## [RECORDS SUPPLIED]

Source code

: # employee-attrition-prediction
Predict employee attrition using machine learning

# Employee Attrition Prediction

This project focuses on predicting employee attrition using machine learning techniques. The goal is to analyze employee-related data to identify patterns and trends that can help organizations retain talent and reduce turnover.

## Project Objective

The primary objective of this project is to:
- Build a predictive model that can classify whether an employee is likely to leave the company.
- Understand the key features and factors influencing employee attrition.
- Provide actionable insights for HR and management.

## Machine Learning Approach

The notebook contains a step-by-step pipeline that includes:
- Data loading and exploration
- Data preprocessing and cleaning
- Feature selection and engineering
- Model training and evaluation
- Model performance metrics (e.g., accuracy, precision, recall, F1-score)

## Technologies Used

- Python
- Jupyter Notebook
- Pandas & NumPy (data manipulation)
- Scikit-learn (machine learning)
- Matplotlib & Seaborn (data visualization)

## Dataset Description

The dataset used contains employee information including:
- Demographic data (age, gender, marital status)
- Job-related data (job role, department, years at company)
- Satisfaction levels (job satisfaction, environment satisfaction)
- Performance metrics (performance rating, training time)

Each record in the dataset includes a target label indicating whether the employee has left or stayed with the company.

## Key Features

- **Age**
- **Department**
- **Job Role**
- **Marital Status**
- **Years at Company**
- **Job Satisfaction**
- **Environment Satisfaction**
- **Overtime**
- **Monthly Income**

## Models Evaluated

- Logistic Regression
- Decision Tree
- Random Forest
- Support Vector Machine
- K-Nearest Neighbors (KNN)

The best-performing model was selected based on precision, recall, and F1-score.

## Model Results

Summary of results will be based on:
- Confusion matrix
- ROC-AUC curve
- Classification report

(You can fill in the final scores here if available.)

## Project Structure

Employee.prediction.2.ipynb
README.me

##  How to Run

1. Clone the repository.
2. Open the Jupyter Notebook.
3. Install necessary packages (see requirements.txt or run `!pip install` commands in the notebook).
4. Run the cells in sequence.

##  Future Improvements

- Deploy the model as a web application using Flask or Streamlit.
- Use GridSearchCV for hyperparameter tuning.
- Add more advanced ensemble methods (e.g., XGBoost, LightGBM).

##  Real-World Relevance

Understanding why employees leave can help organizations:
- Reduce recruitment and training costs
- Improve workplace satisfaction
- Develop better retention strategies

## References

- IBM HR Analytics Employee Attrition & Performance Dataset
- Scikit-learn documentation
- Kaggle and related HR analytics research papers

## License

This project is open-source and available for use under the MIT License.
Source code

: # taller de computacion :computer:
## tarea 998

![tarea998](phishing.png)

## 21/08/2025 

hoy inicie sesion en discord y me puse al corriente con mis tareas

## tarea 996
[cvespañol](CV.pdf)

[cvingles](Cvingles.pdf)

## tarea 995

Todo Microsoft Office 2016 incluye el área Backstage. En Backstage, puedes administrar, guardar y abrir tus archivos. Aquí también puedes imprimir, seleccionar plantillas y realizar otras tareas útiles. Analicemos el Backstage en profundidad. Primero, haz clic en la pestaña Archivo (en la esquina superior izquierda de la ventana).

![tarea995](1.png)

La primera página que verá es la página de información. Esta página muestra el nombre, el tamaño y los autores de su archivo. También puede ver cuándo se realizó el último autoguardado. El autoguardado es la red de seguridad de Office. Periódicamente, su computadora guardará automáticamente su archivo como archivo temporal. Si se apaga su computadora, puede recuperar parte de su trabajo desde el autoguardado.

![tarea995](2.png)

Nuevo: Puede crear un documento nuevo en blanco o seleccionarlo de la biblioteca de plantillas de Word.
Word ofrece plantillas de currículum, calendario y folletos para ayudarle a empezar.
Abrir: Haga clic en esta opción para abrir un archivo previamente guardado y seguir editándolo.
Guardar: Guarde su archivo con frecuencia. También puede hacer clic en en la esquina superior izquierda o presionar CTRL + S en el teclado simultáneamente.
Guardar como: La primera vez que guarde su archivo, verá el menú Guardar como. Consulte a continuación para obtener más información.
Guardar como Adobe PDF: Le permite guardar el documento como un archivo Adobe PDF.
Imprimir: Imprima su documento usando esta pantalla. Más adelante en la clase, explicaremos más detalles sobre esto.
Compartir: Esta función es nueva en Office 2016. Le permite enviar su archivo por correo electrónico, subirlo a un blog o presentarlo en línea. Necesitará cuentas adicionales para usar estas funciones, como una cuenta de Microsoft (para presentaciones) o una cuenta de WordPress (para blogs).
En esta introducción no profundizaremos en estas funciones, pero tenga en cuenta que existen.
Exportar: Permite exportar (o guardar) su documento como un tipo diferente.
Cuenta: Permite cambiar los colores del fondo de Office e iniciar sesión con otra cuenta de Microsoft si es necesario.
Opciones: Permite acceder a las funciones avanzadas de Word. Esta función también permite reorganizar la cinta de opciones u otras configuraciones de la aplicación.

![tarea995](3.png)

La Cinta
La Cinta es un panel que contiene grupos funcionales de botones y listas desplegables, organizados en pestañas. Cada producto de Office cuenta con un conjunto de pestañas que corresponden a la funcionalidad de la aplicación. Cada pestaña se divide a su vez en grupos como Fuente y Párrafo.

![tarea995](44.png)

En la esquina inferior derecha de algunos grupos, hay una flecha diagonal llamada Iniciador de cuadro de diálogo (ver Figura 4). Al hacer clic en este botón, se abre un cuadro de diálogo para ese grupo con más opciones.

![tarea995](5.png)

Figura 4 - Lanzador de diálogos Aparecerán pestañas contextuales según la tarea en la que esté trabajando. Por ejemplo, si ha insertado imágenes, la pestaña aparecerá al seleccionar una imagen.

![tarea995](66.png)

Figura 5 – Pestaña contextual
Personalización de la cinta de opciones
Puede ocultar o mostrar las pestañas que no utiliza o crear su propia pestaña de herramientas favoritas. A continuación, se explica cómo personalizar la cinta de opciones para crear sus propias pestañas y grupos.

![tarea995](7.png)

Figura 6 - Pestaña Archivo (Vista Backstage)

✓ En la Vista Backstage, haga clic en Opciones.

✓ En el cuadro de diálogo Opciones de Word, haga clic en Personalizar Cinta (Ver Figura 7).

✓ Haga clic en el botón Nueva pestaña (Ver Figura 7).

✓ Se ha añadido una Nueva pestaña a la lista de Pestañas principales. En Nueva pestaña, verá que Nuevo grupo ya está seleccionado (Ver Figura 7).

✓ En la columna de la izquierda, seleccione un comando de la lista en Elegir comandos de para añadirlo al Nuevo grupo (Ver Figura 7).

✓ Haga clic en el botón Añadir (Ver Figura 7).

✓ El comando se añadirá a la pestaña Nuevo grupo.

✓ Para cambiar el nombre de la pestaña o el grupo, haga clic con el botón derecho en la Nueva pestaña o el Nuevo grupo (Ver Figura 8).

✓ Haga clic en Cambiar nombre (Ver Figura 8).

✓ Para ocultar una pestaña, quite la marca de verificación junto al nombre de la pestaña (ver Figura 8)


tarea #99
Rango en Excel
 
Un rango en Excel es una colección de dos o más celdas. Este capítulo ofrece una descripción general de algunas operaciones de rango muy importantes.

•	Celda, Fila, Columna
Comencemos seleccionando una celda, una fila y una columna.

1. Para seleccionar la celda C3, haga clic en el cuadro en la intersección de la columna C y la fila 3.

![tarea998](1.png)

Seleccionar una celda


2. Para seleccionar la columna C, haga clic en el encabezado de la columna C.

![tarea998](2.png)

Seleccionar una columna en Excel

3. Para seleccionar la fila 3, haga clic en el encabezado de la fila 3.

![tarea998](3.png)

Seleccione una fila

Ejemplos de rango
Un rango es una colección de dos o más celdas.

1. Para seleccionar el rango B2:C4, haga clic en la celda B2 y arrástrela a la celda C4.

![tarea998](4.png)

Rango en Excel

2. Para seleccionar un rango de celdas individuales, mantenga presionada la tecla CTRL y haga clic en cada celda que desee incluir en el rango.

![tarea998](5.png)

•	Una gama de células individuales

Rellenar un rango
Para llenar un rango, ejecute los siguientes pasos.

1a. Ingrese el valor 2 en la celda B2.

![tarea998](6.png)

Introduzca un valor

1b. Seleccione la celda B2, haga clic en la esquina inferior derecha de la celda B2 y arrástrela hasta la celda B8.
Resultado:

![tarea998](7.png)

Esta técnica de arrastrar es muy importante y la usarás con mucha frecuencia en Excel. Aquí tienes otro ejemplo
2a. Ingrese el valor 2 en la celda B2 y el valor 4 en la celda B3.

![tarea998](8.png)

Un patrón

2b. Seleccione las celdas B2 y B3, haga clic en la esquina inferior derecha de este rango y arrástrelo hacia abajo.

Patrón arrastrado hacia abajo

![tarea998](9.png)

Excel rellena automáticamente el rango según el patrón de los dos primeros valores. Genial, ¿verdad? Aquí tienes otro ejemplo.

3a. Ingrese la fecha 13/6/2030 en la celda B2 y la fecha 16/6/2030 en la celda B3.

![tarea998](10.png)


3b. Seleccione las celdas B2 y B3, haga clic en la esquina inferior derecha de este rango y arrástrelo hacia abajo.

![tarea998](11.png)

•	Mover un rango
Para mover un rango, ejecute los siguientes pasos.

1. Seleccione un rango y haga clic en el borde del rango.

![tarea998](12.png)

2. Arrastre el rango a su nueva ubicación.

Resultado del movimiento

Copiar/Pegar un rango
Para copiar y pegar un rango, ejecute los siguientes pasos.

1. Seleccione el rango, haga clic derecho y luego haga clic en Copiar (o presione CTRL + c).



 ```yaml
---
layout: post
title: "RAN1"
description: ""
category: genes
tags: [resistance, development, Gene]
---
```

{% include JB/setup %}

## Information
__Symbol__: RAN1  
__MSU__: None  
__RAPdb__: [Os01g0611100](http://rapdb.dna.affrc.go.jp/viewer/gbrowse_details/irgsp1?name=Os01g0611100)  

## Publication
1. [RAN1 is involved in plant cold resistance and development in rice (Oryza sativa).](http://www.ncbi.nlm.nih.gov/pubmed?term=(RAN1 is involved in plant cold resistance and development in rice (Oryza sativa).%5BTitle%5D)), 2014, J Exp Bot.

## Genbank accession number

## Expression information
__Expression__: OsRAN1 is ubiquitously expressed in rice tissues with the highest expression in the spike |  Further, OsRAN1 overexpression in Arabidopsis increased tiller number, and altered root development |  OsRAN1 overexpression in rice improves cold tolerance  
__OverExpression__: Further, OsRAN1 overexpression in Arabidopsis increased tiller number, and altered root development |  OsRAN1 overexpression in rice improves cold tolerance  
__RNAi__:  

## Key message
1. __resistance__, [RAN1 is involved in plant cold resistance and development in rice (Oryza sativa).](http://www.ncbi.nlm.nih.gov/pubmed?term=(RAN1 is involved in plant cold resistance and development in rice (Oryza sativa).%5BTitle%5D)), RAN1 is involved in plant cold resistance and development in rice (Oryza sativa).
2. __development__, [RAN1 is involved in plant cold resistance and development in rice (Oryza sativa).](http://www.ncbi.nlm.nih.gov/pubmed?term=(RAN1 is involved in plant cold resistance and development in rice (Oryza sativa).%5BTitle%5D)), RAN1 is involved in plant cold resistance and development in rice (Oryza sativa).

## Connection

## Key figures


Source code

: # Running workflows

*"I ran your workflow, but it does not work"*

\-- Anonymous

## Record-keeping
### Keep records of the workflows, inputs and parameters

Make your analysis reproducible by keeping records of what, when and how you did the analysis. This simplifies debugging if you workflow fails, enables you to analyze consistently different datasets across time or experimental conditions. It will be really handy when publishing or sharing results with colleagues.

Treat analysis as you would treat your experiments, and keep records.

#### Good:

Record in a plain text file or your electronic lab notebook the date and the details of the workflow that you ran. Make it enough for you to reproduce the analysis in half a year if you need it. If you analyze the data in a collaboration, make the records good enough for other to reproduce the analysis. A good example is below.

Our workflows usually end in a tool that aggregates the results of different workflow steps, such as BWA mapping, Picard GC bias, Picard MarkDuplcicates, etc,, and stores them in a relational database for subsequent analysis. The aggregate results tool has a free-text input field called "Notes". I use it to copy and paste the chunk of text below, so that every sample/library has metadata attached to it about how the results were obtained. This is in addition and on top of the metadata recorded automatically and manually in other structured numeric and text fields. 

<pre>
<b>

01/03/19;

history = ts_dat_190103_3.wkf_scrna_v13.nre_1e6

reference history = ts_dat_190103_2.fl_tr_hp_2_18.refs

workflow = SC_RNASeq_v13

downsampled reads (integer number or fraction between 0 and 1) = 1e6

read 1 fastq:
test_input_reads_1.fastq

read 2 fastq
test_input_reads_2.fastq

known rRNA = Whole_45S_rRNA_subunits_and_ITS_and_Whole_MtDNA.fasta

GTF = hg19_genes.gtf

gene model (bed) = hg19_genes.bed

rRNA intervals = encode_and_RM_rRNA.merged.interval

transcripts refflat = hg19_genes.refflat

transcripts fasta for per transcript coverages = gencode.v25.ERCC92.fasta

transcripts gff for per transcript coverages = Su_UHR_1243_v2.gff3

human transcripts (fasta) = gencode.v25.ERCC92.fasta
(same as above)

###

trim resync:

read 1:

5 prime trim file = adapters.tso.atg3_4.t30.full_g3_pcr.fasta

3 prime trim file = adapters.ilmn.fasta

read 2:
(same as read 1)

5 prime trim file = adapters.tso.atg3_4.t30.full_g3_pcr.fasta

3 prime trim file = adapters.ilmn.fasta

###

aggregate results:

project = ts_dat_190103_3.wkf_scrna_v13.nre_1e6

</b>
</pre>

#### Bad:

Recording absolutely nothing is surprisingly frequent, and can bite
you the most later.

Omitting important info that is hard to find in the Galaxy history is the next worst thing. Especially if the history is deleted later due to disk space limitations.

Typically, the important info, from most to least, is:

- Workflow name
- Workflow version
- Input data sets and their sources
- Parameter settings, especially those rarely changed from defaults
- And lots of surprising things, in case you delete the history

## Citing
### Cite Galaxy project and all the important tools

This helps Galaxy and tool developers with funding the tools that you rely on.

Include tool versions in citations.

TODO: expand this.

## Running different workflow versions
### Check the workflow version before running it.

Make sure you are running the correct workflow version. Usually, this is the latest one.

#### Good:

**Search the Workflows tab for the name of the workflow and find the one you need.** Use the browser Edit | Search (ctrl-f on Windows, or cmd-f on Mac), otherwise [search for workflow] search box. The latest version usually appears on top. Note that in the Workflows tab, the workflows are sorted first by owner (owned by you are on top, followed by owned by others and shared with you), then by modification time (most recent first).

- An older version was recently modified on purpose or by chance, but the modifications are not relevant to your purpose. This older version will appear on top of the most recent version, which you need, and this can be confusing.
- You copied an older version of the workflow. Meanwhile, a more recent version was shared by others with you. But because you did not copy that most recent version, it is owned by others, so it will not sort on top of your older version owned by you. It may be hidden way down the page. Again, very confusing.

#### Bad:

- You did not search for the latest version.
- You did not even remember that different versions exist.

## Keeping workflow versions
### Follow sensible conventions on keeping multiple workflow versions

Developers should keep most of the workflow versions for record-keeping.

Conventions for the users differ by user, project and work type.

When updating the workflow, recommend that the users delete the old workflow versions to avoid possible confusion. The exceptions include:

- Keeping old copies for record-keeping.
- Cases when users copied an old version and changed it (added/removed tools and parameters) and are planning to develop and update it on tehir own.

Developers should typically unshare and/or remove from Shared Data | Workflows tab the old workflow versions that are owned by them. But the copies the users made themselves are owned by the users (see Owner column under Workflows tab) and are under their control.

## [THE TASK]
In the answer, give the lines from the first line of the data through the line with "- Performance metrics", exactly as they appear and with no additions.

## [YOUR SOLUTION]
Source code

: # employee-attrition-prediction
Predict employee attrition using machine learning

# Employee Attrition Prediction

This project focuses on predicting employee attrition using machine learning techniques. The goal is to analyze employee-related data to identify patterns and trends that can help organizations retain talent and reduce turnover.

## Project Objective

The primary objective of this project is to:
- Build a predictive model that can classify whether an employee is likely to leave the company.
- Understand the key features and factors influencing employee attrition.
- Provide actionable insights for HR and management.

## Machine Learning Approach

The notebook contains a step-by-step pipeline that includes:
- Data loading and exploration
- Data preprocessing and cleaning
- Feature selection and engineering
- Model training and evaluation
- Model performance metrics (e.g., accuracy, precision, recall, F1-score)

## Technologies Used

- Python
- Jupyter Notebook
- Pandas & NumPy (data manipulation)
- Scikit-learn (machine learning)
- Matplotlib & Seaborn (data visualization)

## Dataset Description

The dataset used contains employee information including:
- Demographic data (age, gender, marital status)
- Job-related data (job role, department, years at company)
- Satisfaction levels (job satisfaction, environment satisfaction)
- Performance metrics (performance rating, training time)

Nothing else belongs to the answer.